Il faut dire que bien que la séance plénière consacrée au débat de politique générale ne vise pas explicitement à accorder ou retirer la confiance au gouvernement, elle peut y conduire. Selon l’article 138 du règlement intérieur du Parlement, un vote de confiance peut être demandé, à l’issue des discussions, par le gouvernement ou par tout député. Ce même article encadre plusieurs cas où un projet de loi, une motion ou une initiative individuelle peuvent se transformer en test de confiance, impliquant potentiellement le gouvernement dans son ensemble ou un ministre en particulier.
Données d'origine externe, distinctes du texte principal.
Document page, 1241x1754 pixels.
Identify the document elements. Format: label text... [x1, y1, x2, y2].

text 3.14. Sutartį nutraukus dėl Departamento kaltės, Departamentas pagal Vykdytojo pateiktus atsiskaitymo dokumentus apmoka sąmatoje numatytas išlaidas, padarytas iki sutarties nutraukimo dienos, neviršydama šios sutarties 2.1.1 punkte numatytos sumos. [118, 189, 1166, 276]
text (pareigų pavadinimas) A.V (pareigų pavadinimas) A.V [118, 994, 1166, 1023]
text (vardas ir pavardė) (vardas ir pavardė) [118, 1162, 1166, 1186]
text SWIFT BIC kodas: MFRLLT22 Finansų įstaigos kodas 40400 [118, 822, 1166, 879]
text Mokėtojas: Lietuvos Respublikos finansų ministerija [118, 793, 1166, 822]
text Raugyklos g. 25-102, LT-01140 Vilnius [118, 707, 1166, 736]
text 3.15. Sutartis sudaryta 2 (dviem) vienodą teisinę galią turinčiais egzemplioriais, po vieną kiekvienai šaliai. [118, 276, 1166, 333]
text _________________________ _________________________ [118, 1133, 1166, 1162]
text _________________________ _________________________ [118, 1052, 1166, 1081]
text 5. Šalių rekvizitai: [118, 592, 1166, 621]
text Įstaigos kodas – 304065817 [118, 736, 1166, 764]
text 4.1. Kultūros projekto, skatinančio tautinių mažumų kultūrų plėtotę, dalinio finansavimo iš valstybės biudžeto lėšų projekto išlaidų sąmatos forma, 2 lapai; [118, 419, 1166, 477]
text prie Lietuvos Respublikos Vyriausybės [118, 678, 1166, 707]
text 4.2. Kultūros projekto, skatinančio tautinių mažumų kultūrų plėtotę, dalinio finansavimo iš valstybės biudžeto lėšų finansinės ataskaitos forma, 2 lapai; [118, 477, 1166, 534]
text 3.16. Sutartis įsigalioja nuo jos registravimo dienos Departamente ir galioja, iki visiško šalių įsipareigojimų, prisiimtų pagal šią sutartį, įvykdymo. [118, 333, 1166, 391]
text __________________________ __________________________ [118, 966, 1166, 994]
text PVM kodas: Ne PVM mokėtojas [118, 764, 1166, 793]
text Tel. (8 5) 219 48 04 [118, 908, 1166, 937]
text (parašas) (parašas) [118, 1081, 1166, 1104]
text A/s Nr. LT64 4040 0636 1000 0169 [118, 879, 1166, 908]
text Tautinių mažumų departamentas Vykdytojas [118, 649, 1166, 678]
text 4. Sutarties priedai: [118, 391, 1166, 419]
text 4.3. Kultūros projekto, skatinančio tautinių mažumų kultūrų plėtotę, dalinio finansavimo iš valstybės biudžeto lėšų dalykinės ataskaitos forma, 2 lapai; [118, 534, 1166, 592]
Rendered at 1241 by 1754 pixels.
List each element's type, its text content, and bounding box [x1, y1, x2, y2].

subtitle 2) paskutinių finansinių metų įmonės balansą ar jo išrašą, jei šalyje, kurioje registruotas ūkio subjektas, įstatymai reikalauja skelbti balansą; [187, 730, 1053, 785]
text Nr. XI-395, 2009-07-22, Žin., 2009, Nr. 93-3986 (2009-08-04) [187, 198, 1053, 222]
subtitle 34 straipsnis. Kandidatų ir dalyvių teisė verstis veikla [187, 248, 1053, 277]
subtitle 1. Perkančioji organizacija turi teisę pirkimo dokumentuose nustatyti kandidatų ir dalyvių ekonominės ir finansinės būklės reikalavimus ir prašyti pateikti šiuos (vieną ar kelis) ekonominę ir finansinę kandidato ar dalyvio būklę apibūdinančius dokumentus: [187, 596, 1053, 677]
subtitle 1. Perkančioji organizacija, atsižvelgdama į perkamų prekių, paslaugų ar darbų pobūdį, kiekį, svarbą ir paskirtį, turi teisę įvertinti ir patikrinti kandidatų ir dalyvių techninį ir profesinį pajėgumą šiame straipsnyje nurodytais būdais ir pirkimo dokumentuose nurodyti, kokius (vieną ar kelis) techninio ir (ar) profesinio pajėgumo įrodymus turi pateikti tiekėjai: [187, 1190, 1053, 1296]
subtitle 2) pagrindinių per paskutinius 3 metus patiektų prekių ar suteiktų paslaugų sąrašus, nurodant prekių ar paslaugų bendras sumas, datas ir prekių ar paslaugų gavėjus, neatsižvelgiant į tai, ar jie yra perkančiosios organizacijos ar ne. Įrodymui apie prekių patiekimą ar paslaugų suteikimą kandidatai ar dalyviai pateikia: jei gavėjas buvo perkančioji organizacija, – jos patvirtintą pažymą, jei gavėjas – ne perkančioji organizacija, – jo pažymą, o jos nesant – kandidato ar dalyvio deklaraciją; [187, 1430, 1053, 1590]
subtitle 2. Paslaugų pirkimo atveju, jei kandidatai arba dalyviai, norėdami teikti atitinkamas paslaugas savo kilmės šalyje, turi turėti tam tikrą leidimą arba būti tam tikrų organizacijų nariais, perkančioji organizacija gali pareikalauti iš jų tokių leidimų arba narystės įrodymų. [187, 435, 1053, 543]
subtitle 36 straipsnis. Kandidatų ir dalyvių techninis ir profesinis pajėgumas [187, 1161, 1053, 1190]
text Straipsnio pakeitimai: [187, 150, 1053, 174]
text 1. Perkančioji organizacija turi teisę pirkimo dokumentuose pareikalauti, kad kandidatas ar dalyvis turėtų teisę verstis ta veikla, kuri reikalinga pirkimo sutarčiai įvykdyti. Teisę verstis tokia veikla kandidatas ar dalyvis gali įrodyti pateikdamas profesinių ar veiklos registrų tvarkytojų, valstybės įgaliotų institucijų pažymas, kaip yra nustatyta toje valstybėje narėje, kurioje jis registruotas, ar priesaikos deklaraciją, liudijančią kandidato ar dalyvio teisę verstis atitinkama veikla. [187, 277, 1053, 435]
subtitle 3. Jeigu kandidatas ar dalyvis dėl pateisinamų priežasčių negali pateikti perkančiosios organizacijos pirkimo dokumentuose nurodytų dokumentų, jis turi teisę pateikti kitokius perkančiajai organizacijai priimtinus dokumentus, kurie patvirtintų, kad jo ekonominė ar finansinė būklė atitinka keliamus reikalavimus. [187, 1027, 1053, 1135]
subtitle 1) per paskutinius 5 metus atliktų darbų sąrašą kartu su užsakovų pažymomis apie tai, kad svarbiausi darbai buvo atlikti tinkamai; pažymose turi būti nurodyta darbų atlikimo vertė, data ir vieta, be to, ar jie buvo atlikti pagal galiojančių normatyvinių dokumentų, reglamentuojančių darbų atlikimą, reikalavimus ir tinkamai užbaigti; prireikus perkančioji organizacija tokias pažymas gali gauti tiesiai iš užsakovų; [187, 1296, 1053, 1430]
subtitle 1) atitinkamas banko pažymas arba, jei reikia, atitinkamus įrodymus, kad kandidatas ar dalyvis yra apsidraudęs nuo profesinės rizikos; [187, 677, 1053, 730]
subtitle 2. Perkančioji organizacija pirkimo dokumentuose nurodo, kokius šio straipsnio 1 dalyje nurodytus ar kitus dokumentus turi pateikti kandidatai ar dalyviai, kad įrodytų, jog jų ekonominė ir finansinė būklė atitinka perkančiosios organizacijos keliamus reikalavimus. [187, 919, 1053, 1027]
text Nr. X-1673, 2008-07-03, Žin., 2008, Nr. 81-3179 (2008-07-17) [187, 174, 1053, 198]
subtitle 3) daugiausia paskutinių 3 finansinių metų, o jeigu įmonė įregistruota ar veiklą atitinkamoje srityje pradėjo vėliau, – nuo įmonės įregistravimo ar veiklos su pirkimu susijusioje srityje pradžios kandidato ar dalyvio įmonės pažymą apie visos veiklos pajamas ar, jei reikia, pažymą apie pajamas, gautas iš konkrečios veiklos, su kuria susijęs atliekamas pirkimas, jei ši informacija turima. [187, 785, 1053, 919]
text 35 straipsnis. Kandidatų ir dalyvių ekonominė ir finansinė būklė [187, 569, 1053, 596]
Le débat actuel, bien qu’à caractère général, peut donc devenir un levier politique majeur pouvant ébranler l’équilibre gouvernemental.
Justice sociale et crise sanitaire
Le député Bilal Abdallah (Parti socialiste progressiste) a attiré l’attention sur la crise du secteur de la santé, en appelant à davantage de justice sociale: il a, de fait, dénoncé une situation dramatique: «Au Liban, des patients meurent chez eux et certaines personnes n’ont pas les moyens de se payer des médicaments». Et d’appeler à «instaurer la justice sociale dans tous les secteurs».
Unité nationale et réformes structurelles
Dans une intervention axée sur l’importance du consensus, le député Hadi Abou el-Hosn a appelé à «unifier la position libanaise pour renforcer les institutions constitutionnelles, sans s’attaquer au gouvernement, ni céder à la surenchère partisane». Il a, dans ce sens, proposé de définir des «constantes nationales» autour desquelles les différentes parties prenantes pourraient s’accorder.
Sur le plan économique, le député Michel Moawad a déclaré soutenir un accord avec le Fonds monétaire international (FMI), à condition de le «renégocier» pour protéger les plus vulnérables. Il a appelé à préserver les droits des déposants et à «en finir avec l’économie noire», insistant sur la nécessité de réformes structurelles pour sortir de l’impasse.
Dans le même ordre d’idées, M. Makhzoumi a fustigé la lenteur des réformes, se montrant inquiet de voir le Liban «condamné à l’isolement».
Le vice-président du Parlement, Elias Bou Saab, a, pour sa part, recentré le débat sur les fondamentaux de l’accord de Taëf. Il a rappelé que la Constitution prévoit «l’abolition du confessionnalisme politique et l’adoption d’une loi électorale moderne», avant de lancer: «Qu’avons-nous fait pour mettre en œuvre pleinement l’accord de Taëf?» Et d’interroger le gouvernement sur les mesures qu’il a adoptées pour libérer les territoires occupés par l’armée israélienne, faisant référence à ses engagements tels qu’édictés par le document d’entente nationale.